#### [ABOUT THIS TASK]
Turn every line of text in the listing below into a Markdown table with the columns "No." and "Line," numbering the rows in order and skipping blank lines.

##### INPUT RECORDS

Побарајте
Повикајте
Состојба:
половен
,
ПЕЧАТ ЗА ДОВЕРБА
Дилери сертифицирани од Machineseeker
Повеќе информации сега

##########

#### [ANSWER SPACE]
| No. | Line |
|---|---|
| 1 | Побарајте |
| 2 | Повикајте |
| 3 | Состојба: |
| 4 | половен |
| 5 | , |
| 6 | ПЕЧАТ ЗА ДОВЕРБА |
| 7 | Дилери сертифицирани од Machineseeker |
| 8 | Повеќе информации сега |